Increase on mobile malware
Over the last couple of years we have seen a marked rise in the number of attacks aimed at mobiles as hackers recognise the comparative ease of using mobile applications as a way of spreading malware. Research carried out by industry insiders found that 17% of apps in the top 150 apps stores contained malware. Apps provide a much easier way of infecting a device as the attack surface is open and once the app has been released it’s almost impossible to defend against. Many malware infected apps are programmed to prevent themselves being uninstalled, or to reinstall automatically if they are removed manually from a device. This silent, sticky approach has proven so successful in terms of making money that it’s becoming one of the primary forms of attack for cybercriminals.

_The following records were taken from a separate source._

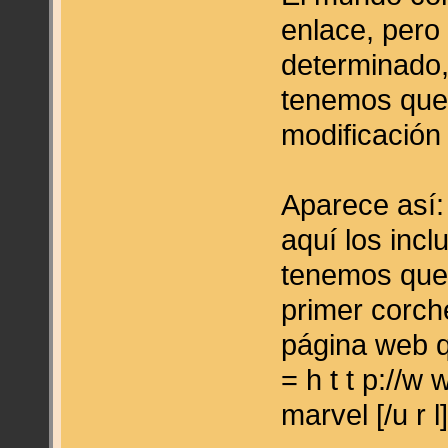
enlace, pero
determinado, 
tenemos que
modificación 
Aparece así: [
aquí los incl
tenemos que 
primer corche
página web q
= h t t p://w
marvel [/u r l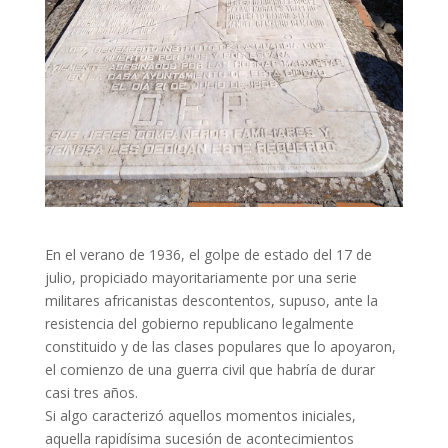
En el verano de 1936, el golpe de estado del 17 de
julio, propiciado mayoritariamente por una serie
militares africanistas descontentos, supuso, ante la
resistencia del gobierno republicano legalmente
constituido y de las clases populares que lo apoyaron,
el comienzo de una guerra civil que habría de durar
casi tres años.
Si algo caracterizó aquellos momentos iniciales,
aquella rapidísima sucesión de acontecimientos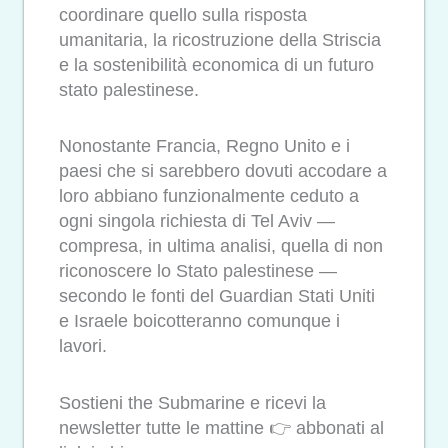
coordinare quello sulla risposta
umanitaria, la ricostruzione della Striscia
e la sostenibilità economica di un futuro
stato palestinese.
Nonostante Francia, Regno Unito e i
paesi che si sarebbero dovuti accodare a
loro abbiano funzionalmente ceduto a
ogni singola richiesta di Tel Aviv —
compresa, in ultima analisi, quella di non
riconoscere lo Stato palestinese —
secondo le fonti del Guardian Stati Uniti
e Israele boicotteranno comunque i
lavori.
Sostieni the Submarine e ricevi la
newsletter tutte le mattine 👉 abbonati al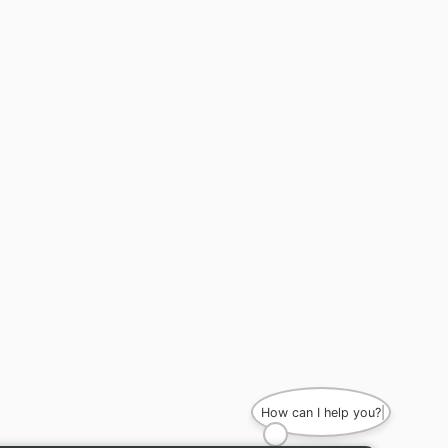
How can I help you?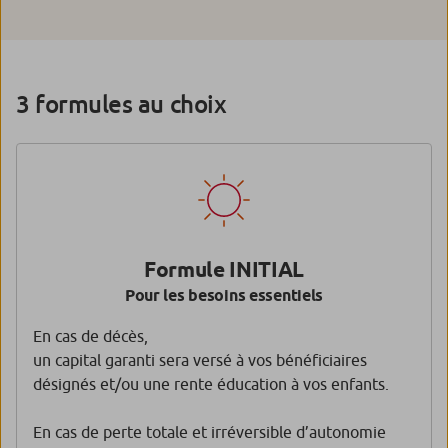
3 formules au choix
Formule INITIAL
Pour les besoins essentiels
En cas de décès,
un capital garanti sera versé à vos bénéficiaires
désignés et/ou une rente éducation à vos enfants.
En cas de perte totale et irréversible d’autonomie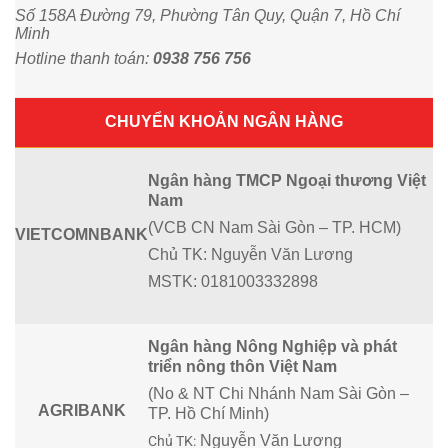
Số 158A Đường 79, Phường Tân Quy, Quận 7, Hồ Chí
Minh
Hotline thanh toán:
0938 756 756
CHUYỂN KHOẢN NGÂN HÀNG
Ngân hàng TMCP Ngoại thương Việt
Nam
(VCB CN Nam Sài Gòn – TP. HCM)
VIETCOMNBANK
Chủ TK:
Nguyễn Văn Lương
MSTK:
0181003332898
Ngân hàng Nông Nghiệp và phát
triển nông thôn Việt Nam
(No & NT Chi Nhánh Nam Sài Gòn –
AGRIBANK
TP. Hồ Chí Minh)
Nguyễn Văn Lương
Chủ TK: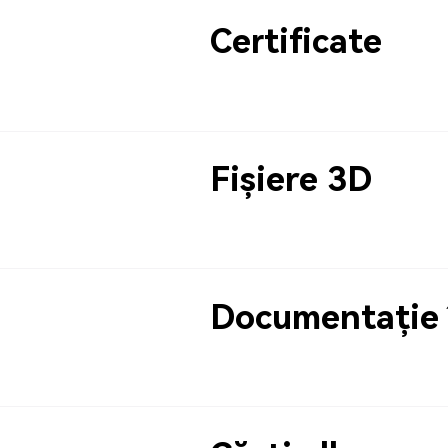
Certificate
Fișiere 3D
Documentație 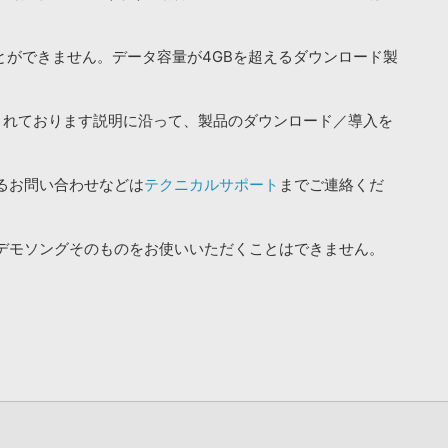
ことができません。データ容量が4GBを超えるダウンロード製
されております説明に沿って、製品のダウンロード／導入を
るお問い合わせなどは
テクニカルサポート
までご連絡くだ
デモソングそのものをお使いいただくことはできません。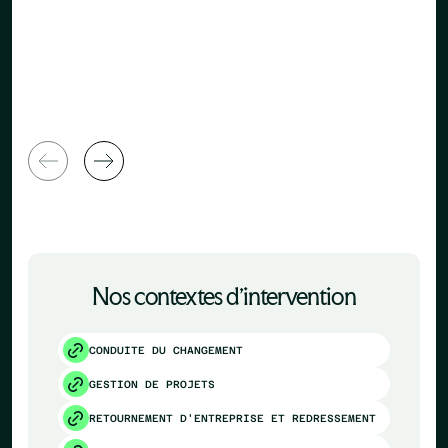
Directeur 
Directeur Général
Ressource
Nos contextes d’intervention
CONDUITE DU CHANGEMENT
GESTION DE PROJETS
RETOURNEMENT D'ENTREPRISE ET REDRESSEMENT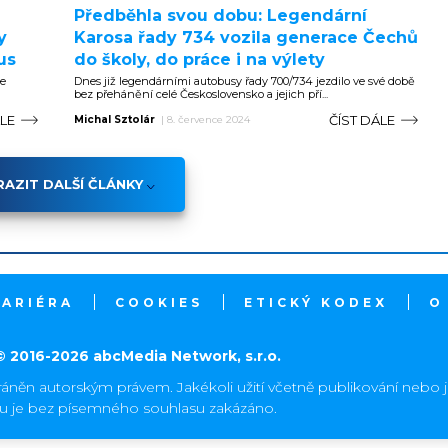
Předběhla svou dobu: Legendární
y
Karosa řady 734 vozila generace Čechů
us
do školy, do práce i na výlety
je
Dnes již legendárními autobusy řady 700/734 jezdilo ve své době
bez přehánění celé Československo a jejich pří...
ÁLE
ČÍST DÁLE
Michal Sztolár
|
8. července 2024
AZIT DALŠÍ ČLÁNKY
KARIÉRA
COOKIES
ETICKÝ KODEX
O
© 2016-2026 abcMedia Network, s.r.o.
ráněn autorským právem. Jakékoli užití včetně publikování nebo 
hu je bez písemného souhlasu zakázáno.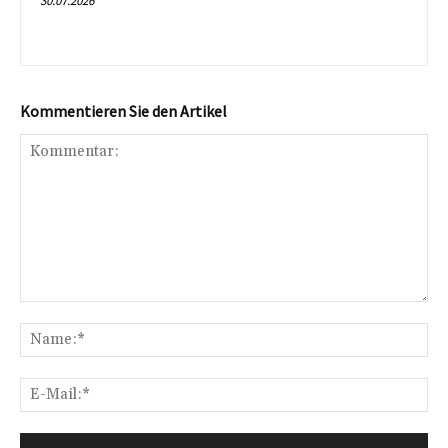
30.07.2026
Kommentieren Sie den Artikel
Kommentar:
Na
E-
Mai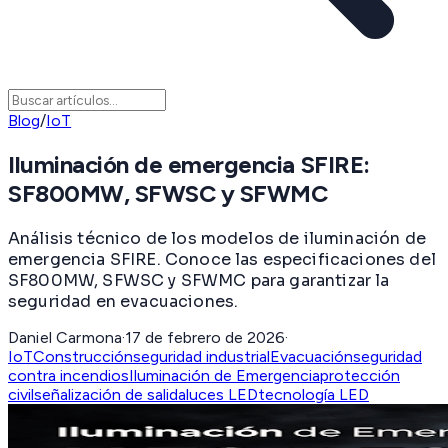
Blog
/
IoT
Iluminación de emergencia SFIRE:
SF800MW, SFWSC y SFWMC
Análisis técnico de los modelos de iluminación de
emergencia SFIRE. Conoce las especificaciones del
SF800MW, SFWSC y SFWMC para garantizar la
seguridad en evacuaciones.
Daniel Carmona
·
17 de febrero de 2026
·
IoT
Construcción
seguridad industrial
Evacuación
seguridad
contra incendios
Iluminación de Emergencia
protección
civil
señalización de salida
luces LED
tecnología LED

One particularly telling example is the banking industry, with mobile banking Trojans – once only targeting geographical areas such as Russia and the CIS – now spreading. Software security group Kaspersky Lab reported a 20-x increase in mobile malware modifications for phishing, stealing bankcard information and money from bank accounts in 2013. At the start of 2013 the company identified just 67 banking Trojans and by the end of the year the figure had risen to 1321 unique samples. Last year banking Trojans even started making global news headlines, such as ‘Shifu’ a Japanese Trojan attacking the Japanese financial sector, which less than a month later was spotted in the UK.
Mobile Device Management
Mobile device management is the key to avoiding issues with the new mobile-targeted Trojans. This is essentially the administration of mobile devices, from smart phones to laptops, and covers everything from securing them to monitoring, managing and integrating them into other systems. Mobile device management offers ways to manage apps, monitor security and track usage. Crucially, this includes blocking and/or removal of rogue apps that could bring the malware threat to your door.